Azhar Bagas Ramadhan - detikNews
Selasa, 24 Mei 2022 11:16 WIB
Kadiv Humas Polri Irjen Dedi Prasetyo
Kadiv Humas Polri Irjen Dedi Prasetyodok (Foto: dok. Humas Polri )
Jakarta -

Polri siap mengamankan penyelenggaraan dan tahapan Pemilu Serentak 2024. Polri akan menggelar operasi yang dinamakan Operasi Mantap Brata.

"Nantinya Polri akan menggelar Operasi Mantap Brata dari tingkat Mabes sampai tingkat polres jajaran," kata Kadiv Humas Polri Irjen Dedi Prasetyo kepada wartawan, Selasa (24/5/2022).

Dedi mengatakan pihaknya bakal bekerja sama dengan TNI hingga pemerintah daerah (pemda) dalam pengamanan ini. Diketahui tahapan awal Pemilu dimulai pada 14 Juni 2022.

"Tentunya Polri juga bekerja sama, bersinergi dengan stakeholder terkait, TNI, penyelenggara pemilu (KPU), Bawaslu, pemda, dan lain-lain," katanya.

Selanjutnya, Dedi mengatakan pemilu nanti tentu akan terdapat gangguan kamtibmas yang berbeda-beda. Pihaknya juga tengah menyiapkan anggaran untuk mengantisipasi potensi gangguan itu.

"Tentunya setiap penahapan pemilu yang nanti akan disampaikan oleh KPU memiliki potensi gangguan kamtibmas yang berbeda-beda atau eskalasinya tentu Polri akan merencanakan dan mempersiapkan anggaran, personel, sarpras, cara bertindak untuk mengantisipasi potensi gangguan-gangguan tersebut," ujarnya.

"Agar seluruh penahapan Pemilu 2024, baik pilpres, pileg, dan pilkada, dapat berjalan dengan aman, lancar, demokratis, dan tetap memperhatikan prokes," tambahnya.

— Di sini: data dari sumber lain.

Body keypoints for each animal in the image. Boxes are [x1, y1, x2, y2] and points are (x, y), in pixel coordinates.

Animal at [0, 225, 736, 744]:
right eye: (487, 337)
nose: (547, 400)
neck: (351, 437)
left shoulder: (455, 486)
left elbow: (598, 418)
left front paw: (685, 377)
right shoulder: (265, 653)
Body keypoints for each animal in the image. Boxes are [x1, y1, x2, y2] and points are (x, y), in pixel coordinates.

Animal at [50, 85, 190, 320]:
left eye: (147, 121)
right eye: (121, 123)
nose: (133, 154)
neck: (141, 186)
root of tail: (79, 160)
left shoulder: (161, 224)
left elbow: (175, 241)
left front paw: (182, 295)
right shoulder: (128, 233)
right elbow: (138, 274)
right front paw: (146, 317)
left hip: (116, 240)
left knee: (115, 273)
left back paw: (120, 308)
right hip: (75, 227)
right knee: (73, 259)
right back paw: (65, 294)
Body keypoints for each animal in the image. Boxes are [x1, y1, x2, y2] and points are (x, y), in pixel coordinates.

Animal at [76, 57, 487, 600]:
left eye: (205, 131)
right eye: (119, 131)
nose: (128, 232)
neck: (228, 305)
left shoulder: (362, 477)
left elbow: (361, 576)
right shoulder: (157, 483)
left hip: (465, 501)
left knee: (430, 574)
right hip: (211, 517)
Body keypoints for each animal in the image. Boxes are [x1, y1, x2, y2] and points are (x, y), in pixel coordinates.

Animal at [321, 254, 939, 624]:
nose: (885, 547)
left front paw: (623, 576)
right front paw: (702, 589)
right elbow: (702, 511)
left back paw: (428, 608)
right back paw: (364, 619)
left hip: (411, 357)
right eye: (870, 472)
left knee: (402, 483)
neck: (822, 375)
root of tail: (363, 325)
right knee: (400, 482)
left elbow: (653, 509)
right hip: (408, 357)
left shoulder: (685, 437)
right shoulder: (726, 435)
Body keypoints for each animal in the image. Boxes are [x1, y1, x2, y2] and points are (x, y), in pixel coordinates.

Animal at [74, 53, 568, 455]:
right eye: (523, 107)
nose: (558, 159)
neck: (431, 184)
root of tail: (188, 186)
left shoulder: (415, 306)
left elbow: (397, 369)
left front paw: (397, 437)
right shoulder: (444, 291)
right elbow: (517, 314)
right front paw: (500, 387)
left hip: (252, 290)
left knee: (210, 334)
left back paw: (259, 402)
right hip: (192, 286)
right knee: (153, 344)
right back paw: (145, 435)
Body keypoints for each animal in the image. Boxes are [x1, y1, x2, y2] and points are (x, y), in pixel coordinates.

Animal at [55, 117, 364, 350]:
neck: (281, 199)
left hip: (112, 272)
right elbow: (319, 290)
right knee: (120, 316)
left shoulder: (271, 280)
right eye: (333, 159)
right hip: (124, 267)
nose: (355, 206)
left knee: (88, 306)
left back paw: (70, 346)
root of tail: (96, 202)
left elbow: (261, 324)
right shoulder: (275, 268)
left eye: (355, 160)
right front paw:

Sebelumnya, Ketua KPU Hasyim Asy'ari menemui Kapolri Jenderal Listyo Sigit Prabowo. Dalam pertemuan ini, dibahas keamanan penyelenggaraan Pemilu 2024.

"Banyak kegiatan kepemiluan yang melibatkan banyak orang. Tentu saja potensi problem keamanan juga terjadi di situ dan juga ada kegiatan-kegiatan yang secara formil diamanahkan kepada kepolisian untuk mengawal," kata Hasyim di Mabes Polri, Jakarta Selatan, Senin (23/5).

Hasyim mengatakan kepolisian nantinya akan dibutuhkan untuk mengamankan kegiatan, seperti pengadaan dan rekapitulasi suara. Dia mengatakan tahapan awal Pemilu 2024 telah dimulai pada 14 Juni 2024.

"Untuk mengamankan, di antaranya seperti kegiatan pengadaan, kemudian produksi dan distribusi logistik, kemudian pengamanan kampanye, pengamanan kegiatan pemungutan, penghitungan suara, sampai rekapitulasi di tingkat nasional. Ini secara formal dalam kepemiluan," ujarnya.

"Tentu semua kegiatan tahapan, kepolisian terlibat aktif dalam pengamanan kegiatan Pemilu dan Pilkada 2024. Banyak hal yang dalam ruang lingkup tugas kewenangan memiliki tugas kepolisian dan perlu kami komunikasikan, seperti keperluan pencalonan diperlukan surat keterangan catatan kepolisian untuk semua calon misalkan," tambahnya.